* AUFGABEN *
1. Fasse den Absatz im Lesetext, der mit „Lewis Hamilton hat sich“ beginnt, als knappe Stichpunktliste zusammen. Alle wesentlichen Fakten müssen erhalten bleiben.
2. Gib aus dem Lesetext einen Abschnitt wortgetreu aus. Setze bei den Worten „Fernando Alonso hat“ ein und höre nach „von 25 Punkten.“ auf.

* LESETEXT *
- - - - - - -

Formel 1: Red Bulls Waterloo
24.10.2010
Ist das bereits die vernichtende Niederlage für den Rennstall Red Bull Racing in der Formel 1-Saison 2010 gewesen? Eine Doppelnull im drittletzten Rennen, während der ärgste Konkurrent siegt, punktet und die Führung in der WM-Wertung erringt, klingt nach Waterloo. Auch in der Teamwertung, die Red Bull deutlich angeführt hat, ist das Ende offen.
Fernando Alonso hat der erste Auftritt der Formel 1 in Südkorea ein großes Geschenk gebracht: Mit einem Sieg, dem dritten in vier Rennen, ist der Spanier an die Spitze des Feldes gerückt. Dort sitzt er auf einem Punkte-Berg von 231 vor Mark Webber, der nun mit 220 Punkten elf Zähler Rückstand hat.
Lewis Hamilton hat sich mit 18 Punkten Beute als Zweiter noch seine theoretischen Chancen erhalten können, ihm fehlen 21, was sich bei einem Ausfall von Alonso schnell aufholen lässt. Zwischen diesen drei Fahrern wird die WM wohl ausgemacht, denn Sebastian Vettel kommt jetzt schon auf einen Rückstand von 25 Punkten.

- - - - - - -

* BEREITGESTELLTE DATEN *

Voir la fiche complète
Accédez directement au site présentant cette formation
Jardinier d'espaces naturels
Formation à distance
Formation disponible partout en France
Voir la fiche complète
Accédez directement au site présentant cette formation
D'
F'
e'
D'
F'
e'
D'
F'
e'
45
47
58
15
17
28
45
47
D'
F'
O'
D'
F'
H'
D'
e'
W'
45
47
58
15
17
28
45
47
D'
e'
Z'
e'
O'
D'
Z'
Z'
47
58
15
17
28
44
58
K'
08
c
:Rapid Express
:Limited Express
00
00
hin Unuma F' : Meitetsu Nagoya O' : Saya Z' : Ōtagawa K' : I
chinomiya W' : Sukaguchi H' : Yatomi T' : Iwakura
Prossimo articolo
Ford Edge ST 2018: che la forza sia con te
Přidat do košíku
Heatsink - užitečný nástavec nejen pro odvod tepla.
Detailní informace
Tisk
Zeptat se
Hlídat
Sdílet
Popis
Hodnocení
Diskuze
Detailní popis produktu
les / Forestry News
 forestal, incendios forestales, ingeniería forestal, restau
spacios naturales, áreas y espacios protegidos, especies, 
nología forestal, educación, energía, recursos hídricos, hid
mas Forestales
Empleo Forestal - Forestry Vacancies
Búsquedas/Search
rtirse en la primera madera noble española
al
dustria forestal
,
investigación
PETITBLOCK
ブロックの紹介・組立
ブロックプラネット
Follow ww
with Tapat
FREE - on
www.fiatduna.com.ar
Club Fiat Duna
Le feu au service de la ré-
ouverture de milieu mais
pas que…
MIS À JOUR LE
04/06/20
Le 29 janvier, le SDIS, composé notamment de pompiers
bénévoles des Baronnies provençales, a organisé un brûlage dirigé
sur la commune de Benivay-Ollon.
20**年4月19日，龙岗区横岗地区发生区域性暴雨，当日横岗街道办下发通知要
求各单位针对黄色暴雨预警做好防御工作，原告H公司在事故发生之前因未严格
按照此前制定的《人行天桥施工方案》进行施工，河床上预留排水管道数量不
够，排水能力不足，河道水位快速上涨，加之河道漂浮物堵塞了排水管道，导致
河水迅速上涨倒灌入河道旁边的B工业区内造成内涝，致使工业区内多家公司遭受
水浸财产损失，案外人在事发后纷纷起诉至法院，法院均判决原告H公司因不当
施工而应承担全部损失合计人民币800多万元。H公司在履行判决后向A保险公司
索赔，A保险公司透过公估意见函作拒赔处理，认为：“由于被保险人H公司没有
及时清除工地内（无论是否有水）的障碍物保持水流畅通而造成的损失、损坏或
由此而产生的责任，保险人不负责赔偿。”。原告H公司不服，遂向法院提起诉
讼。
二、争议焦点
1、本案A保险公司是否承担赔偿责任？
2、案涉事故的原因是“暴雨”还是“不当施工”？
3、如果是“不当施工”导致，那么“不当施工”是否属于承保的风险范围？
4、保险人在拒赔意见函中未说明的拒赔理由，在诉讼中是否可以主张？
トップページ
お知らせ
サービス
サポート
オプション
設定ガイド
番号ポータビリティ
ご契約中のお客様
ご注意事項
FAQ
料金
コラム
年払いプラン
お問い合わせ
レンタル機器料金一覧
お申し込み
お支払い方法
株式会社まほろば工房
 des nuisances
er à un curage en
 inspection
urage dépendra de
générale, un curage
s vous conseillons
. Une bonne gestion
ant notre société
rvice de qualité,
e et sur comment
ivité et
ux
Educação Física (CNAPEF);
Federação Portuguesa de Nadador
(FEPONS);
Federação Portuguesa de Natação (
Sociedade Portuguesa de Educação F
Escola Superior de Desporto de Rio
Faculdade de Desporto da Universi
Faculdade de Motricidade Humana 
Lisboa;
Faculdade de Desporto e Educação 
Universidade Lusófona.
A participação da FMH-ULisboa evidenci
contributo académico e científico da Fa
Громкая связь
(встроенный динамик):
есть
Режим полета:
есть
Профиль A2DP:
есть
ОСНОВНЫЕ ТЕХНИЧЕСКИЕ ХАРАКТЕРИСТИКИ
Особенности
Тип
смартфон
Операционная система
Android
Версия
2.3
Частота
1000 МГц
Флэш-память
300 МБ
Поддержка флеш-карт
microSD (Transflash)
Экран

- - - - - - -

* LÖSUNGEN *
1.
- Lewis Hamilton: Zweiter im Rennen, 18 Punkte erzielt
- Theoretische Titelchancen bleiben erhalten; Rückstand: 21 Punkte
- Rückstand bei einem Ausfall von Alonso schnell aufholbar
- WM-Entscheidung voraussichtlich zwischen Alonso, Webber und Hamilton
- Sebastian Vettel bereits 25 Punkte zurück

2.
Fernando Alonso hat der erste Auftritt der Formel 1 in Südkorea ein großes Geschenk gebracht: Mit einem Sieg, dem dritten in vier Rennen, ist der Spanier an die Spitze des Feldes gerückt. Dort sitzt er auf einem Punkte-Berg von 231 vor Mark Webber, der nun mit 220 Punkten elf Zähler Rückstand hat.
Lewis Hamilton hat sich mit 18 Punkten Beute als Zweiter noch seine theoretischen Chancen erhalten können, ihm fehlen 21, was sich bei einem Ausfall von Alonso schnell aufholen lässt. Zwischen diesen drei Fahrern wird die WM wohl ausgemacht, denn Sebastian Vettel kommt jetzt schon auf einen Rückstand von 25 Punkten.